BEGIN LISTED ENTRIES

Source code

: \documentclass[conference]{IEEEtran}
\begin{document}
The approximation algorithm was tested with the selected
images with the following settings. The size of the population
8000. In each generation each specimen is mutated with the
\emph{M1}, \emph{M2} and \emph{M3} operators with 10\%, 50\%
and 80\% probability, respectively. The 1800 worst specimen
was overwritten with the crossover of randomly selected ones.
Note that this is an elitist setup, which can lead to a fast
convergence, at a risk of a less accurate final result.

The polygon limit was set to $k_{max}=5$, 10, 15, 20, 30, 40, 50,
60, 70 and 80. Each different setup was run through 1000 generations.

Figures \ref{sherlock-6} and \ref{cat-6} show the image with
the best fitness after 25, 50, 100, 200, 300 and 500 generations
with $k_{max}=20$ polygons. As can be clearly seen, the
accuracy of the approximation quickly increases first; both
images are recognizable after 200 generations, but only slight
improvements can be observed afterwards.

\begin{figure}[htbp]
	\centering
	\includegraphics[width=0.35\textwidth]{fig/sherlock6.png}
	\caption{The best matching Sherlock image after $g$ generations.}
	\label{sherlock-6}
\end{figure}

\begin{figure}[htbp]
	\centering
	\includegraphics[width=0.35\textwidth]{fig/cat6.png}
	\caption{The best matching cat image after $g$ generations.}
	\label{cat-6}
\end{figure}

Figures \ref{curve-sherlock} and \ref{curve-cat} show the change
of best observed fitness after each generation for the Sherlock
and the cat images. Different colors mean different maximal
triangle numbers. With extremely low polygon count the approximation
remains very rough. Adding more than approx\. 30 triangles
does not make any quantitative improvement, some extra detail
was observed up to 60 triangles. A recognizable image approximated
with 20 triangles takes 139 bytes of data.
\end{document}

END LISTED ENTRIES

REQUEST. Nothing in the records should differ from the original when you retype them.

EXERCISE SOLUTION.
Source code

: \documentclass[conference]{IEEEtran}
\begin{document}
The approximation algorithm was tested with the selected
images with the following settings. The size of the population
8000. In each generation each specimen is mutated with the
\emph{M1}, \emph{M2} and \emph{M3} operators with 10\%, 50\%
and 80\% probability, respectively. The 1800 worst specimen
was overwritten with the crossover of randomly selected ones.
Note that this is an elitist setup, which can lead to a fast
convergence, at a risk of a less accurate final result.

The polygon limit was set to $k_{max}=5$, 10, 15, 20, 30, 40, 50,
60, 70 and 80. Each different setup was run through 1000 generations.

Figures \ref{sherlock-6} and \ref{cat-6} show the image with
the best fitness after 25, 50, 100, 200, 300 and 500 generations
with $k_{max}=20$ polygons. As can be clearly seen, the
accuracy of the approximation quickly increases first; both
images are recognizable after 200 generations, but only slight
improvements can be observed afterwards.

\begin{figure}[htbp]
	\centering
	\includegraphics[width=0.35\textwidth]{fig/sherlock6.png}
	\caption{The best matching Sherlock image after $g$ generations.}
	\label{sherlock-6}
\end{figure}

\begin{figure}[htbp]
	\centering
	\includegraphics[width=0.35\textwidth]{fig/cat6.png}
	\caption{The best matching cat image after $g$ generations.}
	\label{cat-6}
\end{figure}

Figures \ref{curve-sherlock} and \ref{curve-cat} show the change
of best observed fitness after each generation for the Sherlock
and the cat images. Different colors mean different maximal
triangle numbers. With extremely low polygon count the approximation
remains very rough. Adding more than approx\. 30 triangles
does not make any quantitative improvement, some extra detail
was observed up to 60 triangles. A recognizable image approximated
with 20 triangles takes 139 bytes of data.
\end{document}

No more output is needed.